Given text Start Marker
Cure SMA conference – Roche fights back against Spinraza
Roche’s quiet discontinuation of olesoxime, a spinal muscular atrophy project it gained when it bought Trophos, showed how tough it had become to compete against Biogen/Ionis’s Spinraza, which in 2016 became the first disease-modifying treatment for this disorder.
Still, presentations from Roche and Cytokinetics over the weekend show that industry has not given up yet. Indeed, the early Roche efficacy data – covering RG7916, an SMA asset it licensed from PTC Therapeutics – have already been hailed by analysts as making this project “maybe better than Spinraza”.
PTC stock, resurgent over the past two years as the group overcomes its Duchenne muscular dystrophy disappointment, opened up 30% this morning.
The results came from the first part of the open-label Firefish trial of RG7916, an SMN splicing modifier that now has the generic name risdiplam. By Bernstein analysts’ reckoning the most exciting aspect of the presentation at the Cure SMA conference was video footage of three infants with SMA being able to sit unassisted for 10-15 seconds.
On a stricter scientific basis presenters boasted of risdiplam’s ability to raise Chop-Intend scores, a measure of motor milestone development in SMA; median increases were 5.5 points at two months, 12.5 at four months, and 14 at six months. The efficacy was backed with the claim that treated subjects saw up to a 6.5-fold increase in the SMN protein whose low levels cause SMA.
Bernstein said the data compared favourably to Chop-Intend increases seen with Spinraza – 3, 8 and 10 points at these respective times. The analysts even argued that the numbers were comparable to Spinraza’s biggest threat, Novartis’s AVXS-101, which has generated increases of 10, 15 and 19 points.
As important as these cross-trial comparisons might be the fact that risdiplam is orally delivered.
Spinraza and AVXS-101, an antisense and gene therapy respectively, are expected to yield 2024 sales of $2.1bn and $1.6bn, according to EvaluatePharma sellside consensus (Avexis buy endorses gene therapy and gives Biogen a headache, April 9, 2018).
Given text End Marker
Information provided Start Marker
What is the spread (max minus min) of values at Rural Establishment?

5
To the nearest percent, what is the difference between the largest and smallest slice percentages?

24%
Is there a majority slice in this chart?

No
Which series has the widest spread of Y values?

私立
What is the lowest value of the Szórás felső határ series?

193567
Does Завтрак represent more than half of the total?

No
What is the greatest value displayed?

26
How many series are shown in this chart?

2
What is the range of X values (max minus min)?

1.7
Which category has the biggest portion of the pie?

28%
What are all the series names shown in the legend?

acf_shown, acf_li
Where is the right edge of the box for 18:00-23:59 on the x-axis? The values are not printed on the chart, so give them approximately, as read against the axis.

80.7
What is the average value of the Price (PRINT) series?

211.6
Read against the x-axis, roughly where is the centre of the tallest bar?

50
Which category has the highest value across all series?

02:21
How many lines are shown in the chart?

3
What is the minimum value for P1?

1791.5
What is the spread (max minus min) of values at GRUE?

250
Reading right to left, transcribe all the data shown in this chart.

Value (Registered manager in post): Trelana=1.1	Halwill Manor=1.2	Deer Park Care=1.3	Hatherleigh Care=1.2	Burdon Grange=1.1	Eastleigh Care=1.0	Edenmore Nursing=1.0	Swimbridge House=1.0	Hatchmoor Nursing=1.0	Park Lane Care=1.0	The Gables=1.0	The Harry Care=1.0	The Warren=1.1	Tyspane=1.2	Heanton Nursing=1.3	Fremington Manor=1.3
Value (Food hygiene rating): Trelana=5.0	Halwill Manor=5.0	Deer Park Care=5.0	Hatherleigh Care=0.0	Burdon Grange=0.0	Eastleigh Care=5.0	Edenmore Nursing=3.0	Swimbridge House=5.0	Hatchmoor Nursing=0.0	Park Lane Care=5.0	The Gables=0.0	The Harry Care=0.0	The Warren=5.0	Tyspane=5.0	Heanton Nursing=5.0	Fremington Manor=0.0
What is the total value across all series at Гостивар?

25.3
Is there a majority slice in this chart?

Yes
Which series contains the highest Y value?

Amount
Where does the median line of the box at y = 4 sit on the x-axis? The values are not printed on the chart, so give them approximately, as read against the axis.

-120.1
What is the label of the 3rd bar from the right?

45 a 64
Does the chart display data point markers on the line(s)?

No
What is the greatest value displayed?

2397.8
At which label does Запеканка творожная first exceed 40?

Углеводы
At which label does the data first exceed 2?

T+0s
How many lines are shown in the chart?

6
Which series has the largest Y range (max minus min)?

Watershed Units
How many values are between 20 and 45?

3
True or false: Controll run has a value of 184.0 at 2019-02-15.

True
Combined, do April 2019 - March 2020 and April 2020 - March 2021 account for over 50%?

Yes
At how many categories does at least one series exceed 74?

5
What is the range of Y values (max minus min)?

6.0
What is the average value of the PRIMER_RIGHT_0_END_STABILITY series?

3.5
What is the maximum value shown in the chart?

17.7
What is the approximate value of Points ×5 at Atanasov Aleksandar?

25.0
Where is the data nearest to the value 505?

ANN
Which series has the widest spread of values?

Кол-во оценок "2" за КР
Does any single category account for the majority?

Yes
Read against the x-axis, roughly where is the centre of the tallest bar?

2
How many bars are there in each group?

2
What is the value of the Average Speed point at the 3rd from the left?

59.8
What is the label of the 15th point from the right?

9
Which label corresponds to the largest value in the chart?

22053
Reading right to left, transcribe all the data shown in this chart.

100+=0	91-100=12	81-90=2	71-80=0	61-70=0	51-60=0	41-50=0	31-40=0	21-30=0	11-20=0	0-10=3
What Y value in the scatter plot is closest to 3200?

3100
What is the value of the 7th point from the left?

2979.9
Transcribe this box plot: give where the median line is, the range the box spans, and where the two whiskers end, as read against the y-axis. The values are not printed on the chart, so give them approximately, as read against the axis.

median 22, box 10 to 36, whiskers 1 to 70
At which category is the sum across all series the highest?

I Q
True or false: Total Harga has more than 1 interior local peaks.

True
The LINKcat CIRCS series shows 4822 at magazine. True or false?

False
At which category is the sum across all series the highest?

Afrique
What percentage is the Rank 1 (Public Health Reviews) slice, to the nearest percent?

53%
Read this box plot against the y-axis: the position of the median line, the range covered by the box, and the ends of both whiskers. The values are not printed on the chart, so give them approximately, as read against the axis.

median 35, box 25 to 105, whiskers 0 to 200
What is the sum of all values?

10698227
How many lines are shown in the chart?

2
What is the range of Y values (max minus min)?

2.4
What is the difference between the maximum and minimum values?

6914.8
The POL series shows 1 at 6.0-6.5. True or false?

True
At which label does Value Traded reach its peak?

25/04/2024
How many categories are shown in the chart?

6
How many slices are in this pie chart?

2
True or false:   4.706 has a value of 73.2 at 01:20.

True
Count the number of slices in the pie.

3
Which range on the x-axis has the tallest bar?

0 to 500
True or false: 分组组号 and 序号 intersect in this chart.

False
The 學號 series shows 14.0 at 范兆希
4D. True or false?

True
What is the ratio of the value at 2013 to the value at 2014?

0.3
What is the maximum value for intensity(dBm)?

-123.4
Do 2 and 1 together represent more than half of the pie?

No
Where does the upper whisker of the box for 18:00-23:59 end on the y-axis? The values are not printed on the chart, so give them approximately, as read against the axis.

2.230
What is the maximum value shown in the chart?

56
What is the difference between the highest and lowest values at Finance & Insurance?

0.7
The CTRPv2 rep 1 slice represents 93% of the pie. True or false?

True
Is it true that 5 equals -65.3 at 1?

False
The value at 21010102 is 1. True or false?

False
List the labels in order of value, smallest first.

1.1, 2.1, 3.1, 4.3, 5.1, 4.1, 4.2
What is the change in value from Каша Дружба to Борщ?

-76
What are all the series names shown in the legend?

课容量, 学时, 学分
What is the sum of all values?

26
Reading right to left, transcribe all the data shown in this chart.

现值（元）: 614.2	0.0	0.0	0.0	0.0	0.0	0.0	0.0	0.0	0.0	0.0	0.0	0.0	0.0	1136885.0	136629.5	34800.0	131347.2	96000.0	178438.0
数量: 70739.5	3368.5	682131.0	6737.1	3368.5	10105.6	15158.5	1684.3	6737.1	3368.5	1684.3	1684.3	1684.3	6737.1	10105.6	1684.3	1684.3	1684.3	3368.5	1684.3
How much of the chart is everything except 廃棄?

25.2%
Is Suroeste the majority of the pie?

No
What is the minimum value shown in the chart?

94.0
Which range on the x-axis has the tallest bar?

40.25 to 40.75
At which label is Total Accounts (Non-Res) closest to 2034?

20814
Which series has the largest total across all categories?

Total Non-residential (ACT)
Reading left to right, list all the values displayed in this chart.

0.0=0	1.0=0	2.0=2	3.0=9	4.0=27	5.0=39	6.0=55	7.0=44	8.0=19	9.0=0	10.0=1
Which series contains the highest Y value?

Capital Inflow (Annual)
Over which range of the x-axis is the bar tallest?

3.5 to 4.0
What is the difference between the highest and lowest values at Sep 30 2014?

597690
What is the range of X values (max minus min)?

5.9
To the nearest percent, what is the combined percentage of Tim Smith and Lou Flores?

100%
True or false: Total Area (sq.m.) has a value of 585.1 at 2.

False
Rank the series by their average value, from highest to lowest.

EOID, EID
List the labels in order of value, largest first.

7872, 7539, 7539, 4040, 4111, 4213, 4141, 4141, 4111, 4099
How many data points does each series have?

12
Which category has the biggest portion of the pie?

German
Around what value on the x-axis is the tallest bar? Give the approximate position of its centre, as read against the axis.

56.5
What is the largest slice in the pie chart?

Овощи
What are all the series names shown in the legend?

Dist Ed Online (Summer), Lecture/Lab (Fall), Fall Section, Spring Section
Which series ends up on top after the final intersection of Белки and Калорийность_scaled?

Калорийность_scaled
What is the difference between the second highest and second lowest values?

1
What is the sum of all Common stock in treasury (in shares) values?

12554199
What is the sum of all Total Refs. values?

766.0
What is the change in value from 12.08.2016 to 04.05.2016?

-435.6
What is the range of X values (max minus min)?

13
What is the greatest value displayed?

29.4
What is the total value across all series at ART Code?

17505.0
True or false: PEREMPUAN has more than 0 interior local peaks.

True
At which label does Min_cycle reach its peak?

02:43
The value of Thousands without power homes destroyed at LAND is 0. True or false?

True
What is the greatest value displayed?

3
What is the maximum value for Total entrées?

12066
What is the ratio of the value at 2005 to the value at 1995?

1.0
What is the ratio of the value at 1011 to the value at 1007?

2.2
Information provided End Marker
**Task requirements**
1/ In the Cure SMA article, copy the part that opens with the words containing "On a stricter" and closes with "levels cause SMA.", word for word.
2/ Which drugs or drug candidates does the Cure SMA article name? Count a product known by two names only once.
3/ According to the Cure SMA article, what 2024 sales does EvaluatePharma sellside consensus expect for Spinraza?

**Responses to the exercise**
1/
On a stricter scientific basis presenters boasted of risdiplam’s ability to raise Chop-Intend scores, a measure of motor milestone development in SMA; median increases were 5.5 points at two months, 12.5 at four months, and 14 at six months. The efficacy was backed with the claim that treated subjects saw up to a 6.5-fold increase in the SMN protein whose low levels cause SMA.

2/ Olesoxime; Spinraza; RG7916 (risdiplam); AVXS-101

3/ $2.1bn